I ritardi dell’Italia
L’Ue nel 2013 ha dato vita all’Alleanza europea per l’apprendistato, il cui obiettivo è arginare la disoccupazione giovanile (nel nostro paese oltre il 40%) migliorando la formazione professionale e aumentando la domanda. Per ottenere risultati di rilievo, l’Europa suggerisce regole stabili – cosa che nel nostro paese, abbiamo visto, non si è ancora verificata – e un coinvolgimento attivo tanto delle parti sociali quanto delle imprese. Qui sorge però un primo divario rispetto ai partner europei, che della componente formativa fanno il proprio punto di forza.
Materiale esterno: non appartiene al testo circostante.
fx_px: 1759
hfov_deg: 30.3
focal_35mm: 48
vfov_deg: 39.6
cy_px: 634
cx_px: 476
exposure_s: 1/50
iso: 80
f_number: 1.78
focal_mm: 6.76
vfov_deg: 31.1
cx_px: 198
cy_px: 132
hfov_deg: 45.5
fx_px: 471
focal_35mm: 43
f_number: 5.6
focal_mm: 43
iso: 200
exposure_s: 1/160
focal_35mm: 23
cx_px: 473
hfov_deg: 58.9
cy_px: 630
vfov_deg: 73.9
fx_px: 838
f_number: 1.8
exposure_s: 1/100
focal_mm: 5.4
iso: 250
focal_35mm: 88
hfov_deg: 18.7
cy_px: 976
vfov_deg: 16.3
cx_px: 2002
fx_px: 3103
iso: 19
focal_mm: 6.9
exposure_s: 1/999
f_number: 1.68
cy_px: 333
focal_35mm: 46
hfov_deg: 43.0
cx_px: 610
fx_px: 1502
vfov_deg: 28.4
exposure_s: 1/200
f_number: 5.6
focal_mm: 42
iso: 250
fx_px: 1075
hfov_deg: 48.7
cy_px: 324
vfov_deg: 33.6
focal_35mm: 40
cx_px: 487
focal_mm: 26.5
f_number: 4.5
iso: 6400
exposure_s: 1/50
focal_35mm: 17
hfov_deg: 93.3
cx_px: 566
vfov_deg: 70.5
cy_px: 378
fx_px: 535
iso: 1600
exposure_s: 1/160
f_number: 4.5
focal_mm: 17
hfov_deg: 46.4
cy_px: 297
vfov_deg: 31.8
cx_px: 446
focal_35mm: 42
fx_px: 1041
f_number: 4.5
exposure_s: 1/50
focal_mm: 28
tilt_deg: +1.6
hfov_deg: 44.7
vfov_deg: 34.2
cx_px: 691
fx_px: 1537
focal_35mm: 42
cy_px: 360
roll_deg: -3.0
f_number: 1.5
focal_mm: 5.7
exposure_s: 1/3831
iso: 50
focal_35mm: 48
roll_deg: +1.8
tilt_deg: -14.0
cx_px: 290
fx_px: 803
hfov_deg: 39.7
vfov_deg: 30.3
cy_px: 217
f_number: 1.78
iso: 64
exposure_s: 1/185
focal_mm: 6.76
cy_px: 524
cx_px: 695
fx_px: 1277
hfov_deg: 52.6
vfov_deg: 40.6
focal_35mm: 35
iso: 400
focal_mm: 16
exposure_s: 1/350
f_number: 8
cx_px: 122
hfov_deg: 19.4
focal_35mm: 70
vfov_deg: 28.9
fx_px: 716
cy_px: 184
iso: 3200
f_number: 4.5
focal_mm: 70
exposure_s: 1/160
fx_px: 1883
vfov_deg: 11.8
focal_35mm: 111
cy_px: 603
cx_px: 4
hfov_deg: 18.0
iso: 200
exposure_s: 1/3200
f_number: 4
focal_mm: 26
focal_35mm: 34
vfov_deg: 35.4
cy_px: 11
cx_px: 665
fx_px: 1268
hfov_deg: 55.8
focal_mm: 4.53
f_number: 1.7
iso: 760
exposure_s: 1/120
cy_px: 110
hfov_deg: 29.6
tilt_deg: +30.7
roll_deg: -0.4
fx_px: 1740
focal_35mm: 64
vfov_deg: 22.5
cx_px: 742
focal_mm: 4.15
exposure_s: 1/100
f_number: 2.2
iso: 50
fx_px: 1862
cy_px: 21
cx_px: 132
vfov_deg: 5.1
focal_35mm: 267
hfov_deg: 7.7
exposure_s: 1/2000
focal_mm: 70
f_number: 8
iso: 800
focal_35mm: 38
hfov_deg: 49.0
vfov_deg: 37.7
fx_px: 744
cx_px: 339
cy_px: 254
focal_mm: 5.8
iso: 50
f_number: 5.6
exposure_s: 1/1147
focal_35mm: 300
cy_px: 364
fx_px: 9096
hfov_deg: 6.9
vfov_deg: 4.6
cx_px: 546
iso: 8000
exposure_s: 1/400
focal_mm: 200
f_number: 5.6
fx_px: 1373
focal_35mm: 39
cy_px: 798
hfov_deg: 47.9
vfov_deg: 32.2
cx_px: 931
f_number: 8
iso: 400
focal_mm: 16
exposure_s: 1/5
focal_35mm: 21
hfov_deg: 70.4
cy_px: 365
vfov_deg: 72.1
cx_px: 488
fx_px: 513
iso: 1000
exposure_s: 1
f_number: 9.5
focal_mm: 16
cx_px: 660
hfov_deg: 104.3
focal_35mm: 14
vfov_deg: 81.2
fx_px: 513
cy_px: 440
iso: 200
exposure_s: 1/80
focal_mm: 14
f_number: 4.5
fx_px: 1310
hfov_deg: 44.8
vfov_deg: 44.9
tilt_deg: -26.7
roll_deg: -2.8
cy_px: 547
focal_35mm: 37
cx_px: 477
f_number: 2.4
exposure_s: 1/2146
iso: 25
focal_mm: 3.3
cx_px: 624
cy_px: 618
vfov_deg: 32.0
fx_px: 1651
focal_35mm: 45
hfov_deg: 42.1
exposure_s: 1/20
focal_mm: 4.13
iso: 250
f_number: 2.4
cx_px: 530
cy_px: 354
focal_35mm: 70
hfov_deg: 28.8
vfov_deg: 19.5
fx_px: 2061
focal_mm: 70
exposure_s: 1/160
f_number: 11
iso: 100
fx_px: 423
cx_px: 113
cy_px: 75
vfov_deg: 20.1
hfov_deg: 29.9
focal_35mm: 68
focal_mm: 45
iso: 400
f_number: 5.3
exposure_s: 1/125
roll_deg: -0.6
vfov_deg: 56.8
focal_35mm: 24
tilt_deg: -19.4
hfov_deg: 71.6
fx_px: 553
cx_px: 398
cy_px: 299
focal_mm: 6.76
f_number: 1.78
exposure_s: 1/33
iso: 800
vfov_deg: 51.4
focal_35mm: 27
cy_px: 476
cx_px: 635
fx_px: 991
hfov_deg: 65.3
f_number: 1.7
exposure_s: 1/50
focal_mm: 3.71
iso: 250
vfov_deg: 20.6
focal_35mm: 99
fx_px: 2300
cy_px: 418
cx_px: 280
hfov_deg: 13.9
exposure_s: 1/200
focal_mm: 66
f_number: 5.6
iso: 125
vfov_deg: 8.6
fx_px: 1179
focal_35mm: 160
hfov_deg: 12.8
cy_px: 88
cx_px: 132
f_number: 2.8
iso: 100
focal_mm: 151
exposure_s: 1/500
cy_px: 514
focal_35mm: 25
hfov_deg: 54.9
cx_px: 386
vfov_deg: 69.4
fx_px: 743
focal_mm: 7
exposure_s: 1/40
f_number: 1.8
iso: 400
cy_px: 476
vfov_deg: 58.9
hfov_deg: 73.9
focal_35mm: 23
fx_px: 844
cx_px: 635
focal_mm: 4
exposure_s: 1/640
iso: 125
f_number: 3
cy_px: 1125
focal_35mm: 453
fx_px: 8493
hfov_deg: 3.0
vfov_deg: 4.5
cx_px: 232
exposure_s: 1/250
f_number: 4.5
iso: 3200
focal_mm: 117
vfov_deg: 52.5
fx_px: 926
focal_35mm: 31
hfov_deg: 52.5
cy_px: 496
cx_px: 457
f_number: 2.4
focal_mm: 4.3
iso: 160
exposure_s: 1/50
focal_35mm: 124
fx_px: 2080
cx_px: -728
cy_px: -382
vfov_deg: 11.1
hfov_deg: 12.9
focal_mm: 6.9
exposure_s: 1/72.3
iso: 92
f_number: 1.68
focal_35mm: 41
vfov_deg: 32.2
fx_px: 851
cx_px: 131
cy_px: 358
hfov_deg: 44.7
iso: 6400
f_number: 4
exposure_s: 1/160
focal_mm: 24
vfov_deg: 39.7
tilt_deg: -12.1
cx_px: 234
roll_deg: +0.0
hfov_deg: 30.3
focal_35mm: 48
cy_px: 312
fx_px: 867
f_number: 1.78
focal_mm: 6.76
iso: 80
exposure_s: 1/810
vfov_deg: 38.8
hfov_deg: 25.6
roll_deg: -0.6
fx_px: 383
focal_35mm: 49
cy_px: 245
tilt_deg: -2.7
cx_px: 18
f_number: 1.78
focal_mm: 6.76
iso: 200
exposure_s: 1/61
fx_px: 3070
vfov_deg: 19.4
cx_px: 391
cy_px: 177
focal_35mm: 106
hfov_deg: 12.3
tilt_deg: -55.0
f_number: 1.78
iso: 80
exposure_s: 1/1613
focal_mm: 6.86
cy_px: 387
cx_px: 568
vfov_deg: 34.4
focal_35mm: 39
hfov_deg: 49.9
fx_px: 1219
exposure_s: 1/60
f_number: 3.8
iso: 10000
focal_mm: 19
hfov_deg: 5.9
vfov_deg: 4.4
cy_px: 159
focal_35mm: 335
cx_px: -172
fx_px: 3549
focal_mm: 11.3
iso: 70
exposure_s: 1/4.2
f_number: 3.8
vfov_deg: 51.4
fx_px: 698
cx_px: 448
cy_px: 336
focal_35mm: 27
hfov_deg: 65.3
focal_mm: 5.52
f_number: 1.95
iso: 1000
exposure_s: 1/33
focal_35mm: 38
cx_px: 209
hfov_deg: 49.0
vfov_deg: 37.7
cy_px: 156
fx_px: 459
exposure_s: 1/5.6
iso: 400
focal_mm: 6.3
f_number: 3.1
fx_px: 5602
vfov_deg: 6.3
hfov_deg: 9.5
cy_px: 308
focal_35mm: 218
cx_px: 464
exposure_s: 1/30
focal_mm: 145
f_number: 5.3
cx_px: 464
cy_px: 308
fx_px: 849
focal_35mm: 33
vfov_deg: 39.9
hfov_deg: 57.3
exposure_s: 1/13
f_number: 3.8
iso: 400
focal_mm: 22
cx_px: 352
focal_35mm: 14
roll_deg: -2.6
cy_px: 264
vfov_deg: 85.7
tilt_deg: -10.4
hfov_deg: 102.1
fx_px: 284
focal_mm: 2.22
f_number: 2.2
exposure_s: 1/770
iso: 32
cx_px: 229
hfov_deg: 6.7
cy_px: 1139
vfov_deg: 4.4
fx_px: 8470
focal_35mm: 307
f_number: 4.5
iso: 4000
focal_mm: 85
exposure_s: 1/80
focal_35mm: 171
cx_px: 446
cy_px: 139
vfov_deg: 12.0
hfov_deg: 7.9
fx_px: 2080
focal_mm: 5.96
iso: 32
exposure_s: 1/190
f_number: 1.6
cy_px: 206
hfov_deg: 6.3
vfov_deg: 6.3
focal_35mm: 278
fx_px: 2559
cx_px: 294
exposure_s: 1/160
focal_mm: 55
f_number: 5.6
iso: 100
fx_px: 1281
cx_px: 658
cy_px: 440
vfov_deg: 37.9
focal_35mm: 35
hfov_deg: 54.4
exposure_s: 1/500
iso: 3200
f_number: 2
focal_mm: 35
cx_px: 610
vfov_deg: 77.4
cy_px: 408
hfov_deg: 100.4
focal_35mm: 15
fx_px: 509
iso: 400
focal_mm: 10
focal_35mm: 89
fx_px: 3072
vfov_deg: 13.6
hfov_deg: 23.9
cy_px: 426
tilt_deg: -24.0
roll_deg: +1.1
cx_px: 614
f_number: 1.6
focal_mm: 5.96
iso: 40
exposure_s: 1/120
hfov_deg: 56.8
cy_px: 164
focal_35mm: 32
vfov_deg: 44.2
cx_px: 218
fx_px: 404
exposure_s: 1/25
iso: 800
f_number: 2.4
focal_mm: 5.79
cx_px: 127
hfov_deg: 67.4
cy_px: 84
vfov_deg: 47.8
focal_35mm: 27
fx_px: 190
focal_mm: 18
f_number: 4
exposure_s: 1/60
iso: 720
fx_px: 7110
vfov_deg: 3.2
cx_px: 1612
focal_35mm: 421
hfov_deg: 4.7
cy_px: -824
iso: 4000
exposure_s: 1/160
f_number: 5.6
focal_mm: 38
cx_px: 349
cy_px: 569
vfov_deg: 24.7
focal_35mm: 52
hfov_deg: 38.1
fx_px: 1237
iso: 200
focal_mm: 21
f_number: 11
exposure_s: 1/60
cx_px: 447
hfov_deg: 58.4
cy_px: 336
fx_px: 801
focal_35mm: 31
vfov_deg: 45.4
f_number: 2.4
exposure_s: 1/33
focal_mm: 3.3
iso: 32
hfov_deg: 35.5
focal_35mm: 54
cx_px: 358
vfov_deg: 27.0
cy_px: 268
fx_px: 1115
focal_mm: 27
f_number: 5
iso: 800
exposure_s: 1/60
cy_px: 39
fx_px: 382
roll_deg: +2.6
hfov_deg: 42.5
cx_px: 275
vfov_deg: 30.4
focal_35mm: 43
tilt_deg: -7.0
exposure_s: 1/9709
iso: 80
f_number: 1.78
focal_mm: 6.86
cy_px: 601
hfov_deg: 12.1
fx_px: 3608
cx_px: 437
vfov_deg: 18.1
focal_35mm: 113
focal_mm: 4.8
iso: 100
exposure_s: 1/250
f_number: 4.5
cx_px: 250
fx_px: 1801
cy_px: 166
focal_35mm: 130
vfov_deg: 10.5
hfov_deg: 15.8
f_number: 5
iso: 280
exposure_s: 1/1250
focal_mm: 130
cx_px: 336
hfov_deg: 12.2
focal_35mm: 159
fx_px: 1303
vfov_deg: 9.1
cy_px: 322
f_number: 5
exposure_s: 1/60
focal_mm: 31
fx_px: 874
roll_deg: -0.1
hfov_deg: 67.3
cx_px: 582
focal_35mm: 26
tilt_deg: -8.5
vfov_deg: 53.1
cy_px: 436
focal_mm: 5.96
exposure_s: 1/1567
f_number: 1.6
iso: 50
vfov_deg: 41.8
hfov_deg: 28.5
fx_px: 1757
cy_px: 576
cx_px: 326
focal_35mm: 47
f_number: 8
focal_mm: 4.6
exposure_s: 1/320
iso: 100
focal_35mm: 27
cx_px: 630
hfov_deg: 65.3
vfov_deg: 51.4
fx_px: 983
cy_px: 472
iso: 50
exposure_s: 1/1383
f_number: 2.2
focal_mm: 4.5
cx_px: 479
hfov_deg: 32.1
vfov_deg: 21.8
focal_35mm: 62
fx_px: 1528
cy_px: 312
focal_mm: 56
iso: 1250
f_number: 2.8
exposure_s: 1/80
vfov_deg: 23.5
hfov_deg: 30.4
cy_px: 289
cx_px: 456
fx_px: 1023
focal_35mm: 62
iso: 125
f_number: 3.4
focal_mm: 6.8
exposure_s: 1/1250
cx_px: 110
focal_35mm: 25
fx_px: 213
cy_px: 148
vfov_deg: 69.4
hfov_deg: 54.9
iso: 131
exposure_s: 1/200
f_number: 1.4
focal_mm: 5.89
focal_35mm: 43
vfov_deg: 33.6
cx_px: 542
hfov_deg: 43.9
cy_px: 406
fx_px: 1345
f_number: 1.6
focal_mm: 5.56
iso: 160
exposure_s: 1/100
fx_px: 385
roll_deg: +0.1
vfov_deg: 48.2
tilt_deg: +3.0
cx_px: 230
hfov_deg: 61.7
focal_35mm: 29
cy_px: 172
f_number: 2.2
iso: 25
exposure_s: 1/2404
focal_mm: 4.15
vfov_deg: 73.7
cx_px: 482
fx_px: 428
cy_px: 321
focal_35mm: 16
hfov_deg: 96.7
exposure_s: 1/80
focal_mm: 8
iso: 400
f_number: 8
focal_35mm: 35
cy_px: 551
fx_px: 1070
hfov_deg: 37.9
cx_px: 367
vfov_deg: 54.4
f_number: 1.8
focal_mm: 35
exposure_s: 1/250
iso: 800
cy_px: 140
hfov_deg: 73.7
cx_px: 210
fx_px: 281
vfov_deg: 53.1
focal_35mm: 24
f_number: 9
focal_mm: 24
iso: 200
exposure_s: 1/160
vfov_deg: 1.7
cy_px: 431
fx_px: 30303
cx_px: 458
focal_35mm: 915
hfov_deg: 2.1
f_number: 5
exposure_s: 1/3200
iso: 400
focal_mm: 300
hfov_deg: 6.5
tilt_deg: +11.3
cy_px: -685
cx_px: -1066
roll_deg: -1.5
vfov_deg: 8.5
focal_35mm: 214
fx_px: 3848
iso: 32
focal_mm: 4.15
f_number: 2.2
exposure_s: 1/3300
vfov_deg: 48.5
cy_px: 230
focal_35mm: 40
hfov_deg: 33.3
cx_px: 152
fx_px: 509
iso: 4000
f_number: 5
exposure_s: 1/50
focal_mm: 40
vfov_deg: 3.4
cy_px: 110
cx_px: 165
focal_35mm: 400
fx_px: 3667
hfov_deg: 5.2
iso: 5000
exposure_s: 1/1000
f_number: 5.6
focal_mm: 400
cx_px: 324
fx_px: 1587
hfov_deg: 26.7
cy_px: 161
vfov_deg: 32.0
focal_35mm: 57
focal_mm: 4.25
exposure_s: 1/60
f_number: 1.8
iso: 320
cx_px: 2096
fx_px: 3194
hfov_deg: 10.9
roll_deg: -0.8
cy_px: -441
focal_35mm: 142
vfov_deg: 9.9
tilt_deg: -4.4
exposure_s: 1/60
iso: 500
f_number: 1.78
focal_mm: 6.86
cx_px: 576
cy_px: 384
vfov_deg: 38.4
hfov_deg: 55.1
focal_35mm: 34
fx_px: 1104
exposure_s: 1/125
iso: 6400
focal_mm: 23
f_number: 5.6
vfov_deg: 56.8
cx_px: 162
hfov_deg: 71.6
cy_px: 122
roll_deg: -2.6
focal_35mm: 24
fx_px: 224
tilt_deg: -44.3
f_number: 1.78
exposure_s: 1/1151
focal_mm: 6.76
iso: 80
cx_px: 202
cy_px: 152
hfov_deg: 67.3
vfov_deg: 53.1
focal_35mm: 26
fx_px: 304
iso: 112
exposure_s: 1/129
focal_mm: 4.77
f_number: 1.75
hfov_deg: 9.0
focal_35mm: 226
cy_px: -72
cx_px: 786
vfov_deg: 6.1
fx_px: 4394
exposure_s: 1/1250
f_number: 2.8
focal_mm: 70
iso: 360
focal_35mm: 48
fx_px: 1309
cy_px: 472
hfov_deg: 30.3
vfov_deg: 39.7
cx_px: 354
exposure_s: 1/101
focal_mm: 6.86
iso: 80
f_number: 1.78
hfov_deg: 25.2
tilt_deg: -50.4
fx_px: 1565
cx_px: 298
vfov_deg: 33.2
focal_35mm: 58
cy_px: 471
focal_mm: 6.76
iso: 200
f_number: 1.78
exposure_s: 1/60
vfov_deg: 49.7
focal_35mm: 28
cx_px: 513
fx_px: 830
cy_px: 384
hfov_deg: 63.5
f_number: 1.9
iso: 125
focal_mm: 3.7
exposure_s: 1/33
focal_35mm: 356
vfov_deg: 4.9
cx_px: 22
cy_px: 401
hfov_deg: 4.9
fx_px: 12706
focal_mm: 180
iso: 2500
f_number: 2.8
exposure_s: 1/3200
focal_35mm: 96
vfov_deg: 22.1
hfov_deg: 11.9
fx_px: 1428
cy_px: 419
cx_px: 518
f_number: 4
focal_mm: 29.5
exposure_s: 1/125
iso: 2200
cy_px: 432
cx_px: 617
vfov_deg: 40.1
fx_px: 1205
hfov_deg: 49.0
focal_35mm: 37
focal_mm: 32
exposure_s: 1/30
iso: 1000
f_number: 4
Le principali differente riguardano il monte ore della formazione, la durata del percorso e la retribuzione, elementi che possono peraltro variare secondo le competenze già possedute dall’apprendista. Tempi certi sono previsti in Germania e in Austria – osserva l’Adapt – dove “la formazione sul lavoro occupa il 70% o l’80%”. Ma anche in Inghilterra dove si tiene conto delle ore complessive: “Su 280 ore annuali di formazione, cento sono off the job e le rimanenti in situazione di lavoro”. Da noi è variabile in base alla tipologia di apprendistato, ma soprattutto dall’ente erogatore. La retribuzione degli apprendisti viene definita in Italia dalla contrattazione collettiva, con due possibilità: sottoinquadramento o percentualizzazione del salario. Anche in Austria dipende dai contratti collettivi applicabili, con remunerazione progressiva che va dal 25% del salario orario di un lavoro qualificato per il primo anno di apprendistato al 52% del quarto anno, ma con il vantaggio della qualità della formazione off the job.
La Garanzia Giovani e possibili soluzioni
A tale proposito dovrebbe giungere in soccorso la Garanzia Giovani che stanzia finanziamenti per politiche attive di orientamento, istruzione e formazione e inserimento al lavoro. In questo modo ai giovani al di sotto dei 30 anni verrebbe data la possibilità di accedere ad “un’offerta qualitativamente valida di lavoro, proseguimento degli studi, apprendistato o tirocinio, entro quattro mesi dall’inizio della disoccupazione o dall’uscita dal sistema d’istruzione formale”. Ad ogni modo la sovrapposizione di ruoli da parte degli attori chiamati in causa ha impedito all’istituto dell’apprendistato di decollare. “Un possibile esito di una gestione mulitlevel – constata l’Adapt – risulta essere la capacità di adottare e implementare politiche formative che tengono in reale considerazione le esigenze di competenze e professionalità espresse dal mercato del lavoro”. Le politiche di Austria e Germania sono ancora una volta buoni esempi: “Nel primo caso, infatti, risultano censiti e strutturati 220 profili professionali e relative competenze. Nel secondo, invece, si parla di 360 tipologie di qualifiche acquisibili in apprendistato”.